--- RECORDS FOR THE EXERCISE ---

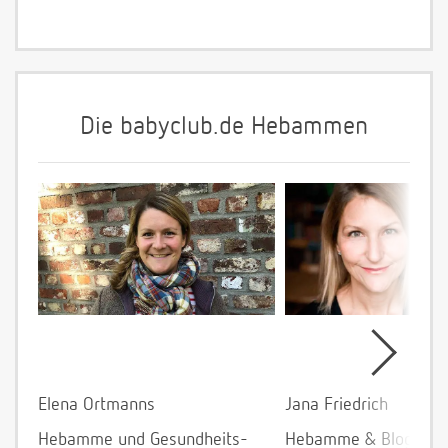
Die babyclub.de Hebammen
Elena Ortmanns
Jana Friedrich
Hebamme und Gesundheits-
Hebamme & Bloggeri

---
--- RECORDS FOR THE EXERCISE ---

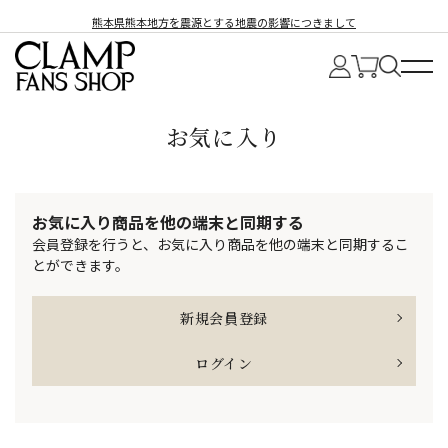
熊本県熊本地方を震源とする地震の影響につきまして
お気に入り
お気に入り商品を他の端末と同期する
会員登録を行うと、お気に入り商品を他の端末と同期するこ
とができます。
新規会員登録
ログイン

---
--- RECORDS FOR THE EXERCISE ---

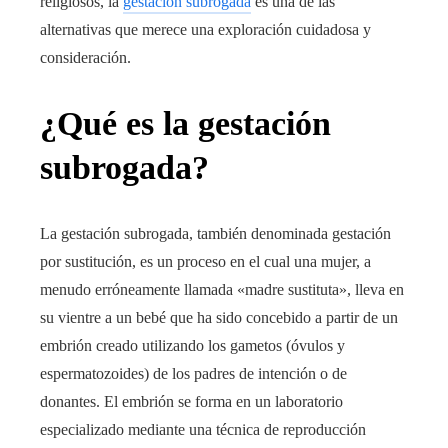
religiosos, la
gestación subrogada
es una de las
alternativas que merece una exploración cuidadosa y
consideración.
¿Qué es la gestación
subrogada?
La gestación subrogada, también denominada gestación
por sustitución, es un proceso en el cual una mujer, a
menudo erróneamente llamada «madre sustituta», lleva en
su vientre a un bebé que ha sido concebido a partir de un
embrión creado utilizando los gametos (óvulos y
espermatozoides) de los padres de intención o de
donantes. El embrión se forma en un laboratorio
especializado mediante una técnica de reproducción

---

> _DIRECTIVE_: Turn the lines of the items from the line with "religiosos, la" to the line with "su vientre a", both included, into a Markdown table with the columns Row and Line. Give each line a row number and skip blank lines.

> _RESPONSE TO THE EXERCISE_:
| Row | Line |
|---|---|
| 1 | religiosos, la |
| 2 | gestación subrogada |
| 3 | es una de las |
| 4 | alternativas que merece una exploración cuidadosa y |
| 5 | consideración. |
| 6 | ¿Qué es la gestación |
| 7 | subrogada? |
| 8 | La gestación subrogada, también denominada gestación |
| 9 | por sustitución, es un proceso en el cual una mujer, a |
| 10 | menudo erróneamente llamada «madre sustituta», lleva en |
| 11 | su vientre a un bebé que ha sido concebido a partir de un |